You need to have a certificate for nginx to start but you need nginx to be running to serve the challenge required by Let's Encrypt.
Luckily wmnnd wrote a script that solves this issue.
It's part of this repository, so you can simply run ./init-letsencrypt.sh
.
Finally you can start the server. It's as simple as docker compose up -d
.
You don't want to ssh into the server every time the server did a reboot. The easiest way to ensure it auto starts on system boot is setting up a systemd service. This repository contains a configuration for that service. You can enable it by:
cp docker-compose-privatepypi.service /etc/systemd/system/
systemctl enable docker-compose-privatepypi
To upgrade the dependencies, run docker compose pull && docker compose down && docker compose up -d
Update version number in pyproject.toml
, then
poetry build
Make sure poetry is configured to have access to that PyPI.

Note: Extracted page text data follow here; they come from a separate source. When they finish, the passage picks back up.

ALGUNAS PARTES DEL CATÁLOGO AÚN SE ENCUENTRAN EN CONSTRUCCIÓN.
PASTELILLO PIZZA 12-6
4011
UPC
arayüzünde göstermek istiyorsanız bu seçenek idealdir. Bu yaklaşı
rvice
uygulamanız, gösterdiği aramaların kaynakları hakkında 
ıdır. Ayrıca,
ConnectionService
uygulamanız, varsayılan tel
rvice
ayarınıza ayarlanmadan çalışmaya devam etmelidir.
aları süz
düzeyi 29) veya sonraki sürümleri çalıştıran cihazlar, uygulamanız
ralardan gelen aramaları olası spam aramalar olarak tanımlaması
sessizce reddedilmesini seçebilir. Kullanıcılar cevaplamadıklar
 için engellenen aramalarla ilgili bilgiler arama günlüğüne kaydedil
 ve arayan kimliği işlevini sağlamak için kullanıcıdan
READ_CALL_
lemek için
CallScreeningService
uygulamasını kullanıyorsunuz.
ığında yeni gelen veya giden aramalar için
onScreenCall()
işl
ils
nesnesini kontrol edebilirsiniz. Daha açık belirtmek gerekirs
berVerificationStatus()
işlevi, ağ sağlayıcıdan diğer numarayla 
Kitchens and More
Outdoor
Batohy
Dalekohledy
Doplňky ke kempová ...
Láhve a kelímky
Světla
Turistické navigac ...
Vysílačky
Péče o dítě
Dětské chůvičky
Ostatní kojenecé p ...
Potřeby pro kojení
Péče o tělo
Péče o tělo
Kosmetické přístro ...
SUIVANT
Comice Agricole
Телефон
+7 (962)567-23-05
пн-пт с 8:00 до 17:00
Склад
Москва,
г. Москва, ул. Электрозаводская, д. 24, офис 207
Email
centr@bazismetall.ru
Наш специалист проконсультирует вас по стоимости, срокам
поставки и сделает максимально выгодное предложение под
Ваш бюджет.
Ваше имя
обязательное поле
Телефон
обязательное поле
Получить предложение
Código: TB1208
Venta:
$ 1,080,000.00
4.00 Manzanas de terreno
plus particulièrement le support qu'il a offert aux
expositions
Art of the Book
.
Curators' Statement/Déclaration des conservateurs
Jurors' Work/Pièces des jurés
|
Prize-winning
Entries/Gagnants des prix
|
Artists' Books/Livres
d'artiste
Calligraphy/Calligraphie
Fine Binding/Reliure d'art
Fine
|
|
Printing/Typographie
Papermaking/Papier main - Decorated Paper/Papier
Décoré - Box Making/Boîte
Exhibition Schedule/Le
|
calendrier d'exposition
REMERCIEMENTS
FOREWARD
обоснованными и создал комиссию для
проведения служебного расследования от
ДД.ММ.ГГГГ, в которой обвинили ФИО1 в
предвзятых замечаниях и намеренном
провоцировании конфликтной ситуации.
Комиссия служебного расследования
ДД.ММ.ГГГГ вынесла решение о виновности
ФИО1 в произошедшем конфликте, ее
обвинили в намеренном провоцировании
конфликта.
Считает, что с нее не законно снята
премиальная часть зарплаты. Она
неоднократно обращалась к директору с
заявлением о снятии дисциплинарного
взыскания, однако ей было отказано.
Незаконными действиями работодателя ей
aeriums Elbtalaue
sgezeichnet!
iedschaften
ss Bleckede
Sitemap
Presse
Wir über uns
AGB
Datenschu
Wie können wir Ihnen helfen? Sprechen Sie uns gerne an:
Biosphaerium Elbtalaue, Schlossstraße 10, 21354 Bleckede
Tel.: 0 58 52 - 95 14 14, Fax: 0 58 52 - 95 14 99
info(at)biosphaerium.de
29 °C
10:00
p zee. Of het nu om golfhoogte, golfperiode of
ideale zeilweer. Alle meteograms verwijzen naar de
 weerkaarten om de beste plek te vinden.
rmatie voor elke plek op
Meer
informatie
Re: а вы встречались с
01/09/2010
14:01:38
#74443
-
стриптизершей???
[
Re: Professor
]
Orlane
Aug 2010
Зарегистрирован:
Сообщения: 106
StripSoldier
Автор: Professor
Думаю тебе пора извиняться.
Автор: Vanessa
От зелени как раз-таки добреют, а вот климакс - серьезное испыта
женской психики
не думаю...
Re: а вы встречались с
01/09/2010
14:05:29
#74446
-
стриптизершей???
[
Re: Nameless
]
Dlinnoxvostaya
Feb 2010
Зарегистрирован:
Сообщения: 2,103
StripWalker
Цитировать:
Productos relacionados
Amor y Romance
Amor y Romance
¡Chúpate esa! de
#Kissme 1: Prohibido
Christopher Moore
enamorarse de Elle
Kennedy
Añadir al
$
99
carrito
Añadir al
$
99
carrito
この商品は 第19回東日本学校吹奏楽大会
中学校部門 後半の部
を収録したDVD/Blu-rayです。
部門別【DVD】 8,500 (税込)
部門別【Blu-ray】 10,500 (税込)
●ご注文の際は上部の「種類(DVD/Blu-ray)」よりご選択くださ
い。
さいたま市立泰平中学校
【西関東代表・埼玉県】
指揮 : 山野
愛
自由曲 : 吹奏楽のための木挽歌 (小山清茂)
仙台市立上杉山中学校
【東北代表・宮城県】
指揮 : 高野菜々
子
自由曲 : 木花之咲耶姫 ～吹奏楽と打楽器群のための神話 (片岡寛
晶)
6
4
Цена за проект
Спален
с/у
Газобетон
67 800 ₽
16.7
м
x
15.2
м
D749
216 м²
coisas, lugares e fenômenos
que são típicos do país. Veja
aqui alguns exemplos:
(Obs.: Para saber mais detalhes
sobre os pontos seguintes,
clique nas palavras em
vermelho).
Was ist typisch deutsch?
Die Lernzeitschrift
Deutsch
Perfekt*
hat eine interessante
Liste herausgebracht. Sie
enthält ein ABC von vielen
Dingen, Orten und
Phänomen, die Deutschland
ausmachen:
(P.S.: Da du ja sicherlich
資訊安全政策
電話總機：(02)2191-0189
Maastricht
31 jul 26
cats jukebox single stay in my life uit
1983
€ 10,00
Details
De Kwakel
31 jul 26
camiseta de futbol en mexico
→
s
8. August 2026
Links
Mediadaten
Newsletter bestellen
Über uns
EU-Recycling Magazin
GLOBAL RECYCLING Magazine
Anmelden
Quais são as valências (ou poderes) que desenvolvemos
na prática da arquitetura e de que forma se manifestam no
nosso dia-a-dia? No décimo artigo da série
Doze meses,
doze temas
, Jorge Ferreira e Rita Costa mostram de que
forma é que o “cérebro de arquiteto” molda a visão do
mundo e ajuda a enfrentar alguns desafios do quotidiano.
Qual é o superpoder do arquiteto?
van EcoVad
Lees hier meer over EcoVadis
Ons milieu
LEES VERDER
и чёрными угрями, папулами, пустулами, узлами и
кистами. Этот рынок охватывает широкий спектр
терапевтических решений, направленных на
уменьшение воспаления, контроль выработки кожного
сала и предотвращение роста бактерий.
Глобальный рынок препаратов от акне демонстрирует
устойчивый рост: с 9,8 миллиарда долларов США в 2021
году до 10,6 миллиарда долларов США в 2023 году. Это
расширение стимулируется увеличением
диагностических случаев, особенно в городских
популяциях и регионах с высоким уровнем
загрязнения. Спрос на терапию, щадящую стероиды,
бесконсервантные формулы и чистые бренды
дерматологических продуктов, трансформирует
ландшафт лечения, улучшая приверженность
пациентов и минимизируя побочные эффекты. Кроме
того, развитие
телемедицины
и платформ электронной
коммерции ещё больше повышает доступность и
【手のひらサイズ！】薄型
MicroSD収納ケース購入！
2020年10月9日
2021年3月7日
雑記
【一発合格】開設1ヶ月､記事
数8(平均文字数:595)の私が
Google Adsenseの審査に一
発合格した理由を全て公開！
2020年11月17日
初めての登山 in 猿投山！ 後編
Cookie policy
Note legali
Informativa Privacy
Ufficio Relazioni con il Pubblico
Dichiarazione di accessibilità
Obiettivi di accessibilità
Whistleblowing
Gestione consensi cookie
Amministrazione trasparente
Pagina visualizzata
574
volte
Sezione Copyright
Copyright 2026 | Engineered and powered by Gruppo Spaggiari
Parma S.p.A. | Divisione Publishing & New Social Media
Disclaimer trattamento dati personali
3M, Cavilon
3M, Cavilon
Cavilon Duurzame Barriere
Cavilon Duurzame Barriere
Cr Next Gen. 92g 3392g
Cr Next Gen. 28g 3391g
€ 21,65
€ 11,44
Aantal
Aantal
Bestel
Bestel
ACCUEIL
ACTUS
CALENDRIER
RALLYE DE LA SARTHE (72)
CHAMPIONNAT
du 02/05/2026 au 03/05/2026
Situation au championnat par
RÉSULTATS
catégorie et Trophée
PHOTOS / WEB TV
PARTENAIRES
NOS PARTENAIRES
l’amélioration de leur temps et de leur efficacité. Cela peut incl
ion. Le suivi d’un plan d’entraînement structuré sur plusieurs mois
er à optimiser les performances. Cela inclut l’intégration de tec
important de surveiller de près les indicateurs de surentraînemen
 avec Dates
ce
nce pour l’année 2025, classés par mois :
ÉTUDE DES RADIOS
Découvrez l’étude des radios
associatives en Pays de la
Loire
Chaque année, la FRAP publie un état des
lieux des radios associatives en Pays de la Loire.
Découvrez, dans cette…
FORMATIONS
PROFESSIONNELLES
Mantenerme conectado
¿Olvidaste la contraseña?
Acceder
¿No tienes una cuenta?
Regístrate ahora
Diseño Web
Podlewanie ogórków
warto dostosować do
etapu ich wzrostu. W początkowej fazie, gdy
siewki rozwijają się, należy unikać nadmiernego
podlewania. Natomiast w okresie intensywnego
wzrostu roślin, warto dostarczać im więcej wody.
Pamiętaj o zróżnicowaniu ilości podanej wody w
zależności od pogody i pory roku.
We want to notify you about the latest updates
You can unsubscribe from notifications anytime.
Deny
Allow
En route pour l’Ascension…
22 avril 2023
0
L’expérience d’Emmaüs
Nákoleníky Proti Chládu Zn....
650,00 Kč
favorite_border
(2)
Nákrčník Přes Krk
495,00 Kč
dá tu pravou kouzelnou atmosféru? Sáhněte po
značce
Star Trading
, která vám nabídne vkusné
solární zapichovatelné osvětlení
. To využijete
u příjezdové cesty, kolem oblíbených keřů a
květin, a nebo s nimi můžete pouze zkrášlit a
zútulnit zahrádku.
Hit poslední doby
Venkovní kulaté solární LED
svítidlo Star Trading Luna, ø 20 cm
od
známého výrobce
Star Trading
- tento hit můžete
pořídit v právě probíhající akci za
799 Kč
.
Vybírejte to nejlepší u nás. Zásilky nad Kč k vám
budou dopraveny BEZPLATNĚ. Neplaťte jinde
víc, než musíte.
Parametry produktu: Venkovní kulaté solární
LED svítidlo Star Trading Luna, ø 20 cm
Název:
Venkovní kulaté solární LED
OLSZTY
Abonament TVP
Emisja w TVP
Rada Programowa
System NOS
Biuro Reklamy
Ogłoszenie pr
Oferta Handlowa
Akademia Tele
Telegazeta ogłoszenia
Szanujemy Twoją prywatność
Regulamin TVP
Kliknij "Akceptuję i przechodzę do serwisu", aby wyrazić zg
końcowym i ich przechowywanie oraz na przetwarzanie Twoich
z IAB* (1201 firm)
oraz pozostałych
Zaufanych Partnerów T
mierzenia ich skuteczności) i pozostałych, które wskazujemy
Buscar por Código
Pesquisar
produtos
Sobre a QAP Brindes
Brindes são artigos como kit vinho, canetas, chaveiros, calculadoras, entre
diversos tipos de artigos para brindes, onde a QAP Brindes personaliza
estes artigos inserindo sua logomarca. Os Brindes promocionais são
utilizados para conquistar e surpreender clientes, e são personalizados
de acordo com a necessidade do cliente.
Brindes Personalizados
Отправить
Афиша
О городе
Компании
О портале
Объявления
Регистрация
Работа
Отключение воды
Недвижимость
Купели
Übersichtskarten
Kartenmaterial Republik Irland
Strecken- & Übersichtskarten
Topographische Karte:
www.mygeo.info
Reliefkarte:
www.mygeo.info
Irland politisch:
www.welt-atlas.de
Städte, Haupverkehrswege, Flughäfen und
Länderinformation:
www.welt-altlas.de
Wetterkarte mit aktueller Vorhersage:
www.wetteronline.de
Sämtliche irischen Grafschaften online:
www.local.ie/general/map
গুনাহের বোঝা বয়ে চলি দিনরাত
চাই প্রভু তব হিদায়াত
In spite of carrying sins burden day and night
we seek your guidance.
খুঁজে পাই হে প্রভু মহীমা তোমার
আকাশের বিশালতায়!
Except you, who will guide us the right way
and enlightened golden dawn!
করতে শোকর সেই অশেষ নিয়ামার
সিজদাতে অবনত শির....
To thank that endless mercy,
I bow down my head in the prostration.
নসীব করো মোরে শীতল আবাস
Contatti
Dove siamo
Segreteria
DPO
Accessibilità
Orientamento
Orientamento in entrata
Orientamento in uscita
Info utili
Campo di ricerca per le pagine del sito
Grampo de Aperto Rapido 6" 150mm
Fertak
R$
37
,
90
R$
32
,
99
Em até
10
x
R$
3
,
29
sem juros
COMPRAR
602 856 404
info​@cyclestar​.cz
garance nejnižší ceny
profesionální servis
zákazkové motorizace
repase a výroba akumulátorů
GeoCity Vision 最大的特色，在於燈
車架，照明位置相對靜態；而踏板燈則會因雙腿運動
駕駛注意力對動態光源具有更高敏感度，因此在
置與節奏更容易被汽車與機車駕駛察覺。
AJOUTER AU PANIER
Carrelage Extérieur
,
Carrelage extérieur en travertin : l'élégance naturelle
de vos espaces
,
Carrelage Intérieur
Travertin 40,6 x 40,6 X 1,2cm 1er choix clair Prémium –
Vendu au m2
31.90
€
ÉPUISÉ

poetry config repositories.node-energy https://pypi.node.energy/ # no simple!
poetry config http-basic.node-energy <username> # this will then ask for the password
Now you can publish the package
poetry publish -r node-energy
python setup.py sdist bdist_wheel
Somehow reading from environment variables didn't work for me, at least not locally.
twine upload dist/* --repository-url $TWINE_REPOSITORY_URL -u $TWINE_USERNAME -p $TWINE_PASSWORD
By default the private PyPI server will fallback to the https//pypi.org/ if the desired package is not found. Therefore you'll want to name your packages in a way they don't clash with existing packages on PyPI. Otherwise this can become a source of hard to track bugs because a possibly failing install won't fail loudly.
Add this to the pyproject.toml
[[tool.poetry.source]]
name = "node-energy"
url = "https://pypi.node.energy/simple"
priority = "explicit"
and make sure you configured poetry to have access to the credentials (see section for uploading above).
Configure Pipfile similar to this:
[[source]]
name = "node-energy"
verify_ssl = true
url = "https://${PRIVATE_PYPI_USERNAME}:${PRIVATE_PYPI_PASSWORD}@pypi.node.energy"
and set the user and password environment variables on your system. Now you can install packages from the private PyPI via:
pipenv install package-name --index node-energy
Alternatively, you can install it without configuring the index in Pipfile
:
pipenv install package-name --index https://user:pass@pypi.node.energy/
This will store your credentials in clear text in your Pipfile
and Pipfile.lock
, so you should rather not do this.
pip install -f https://pypi.node.energy/packages package-name
This will ask you for your username and password.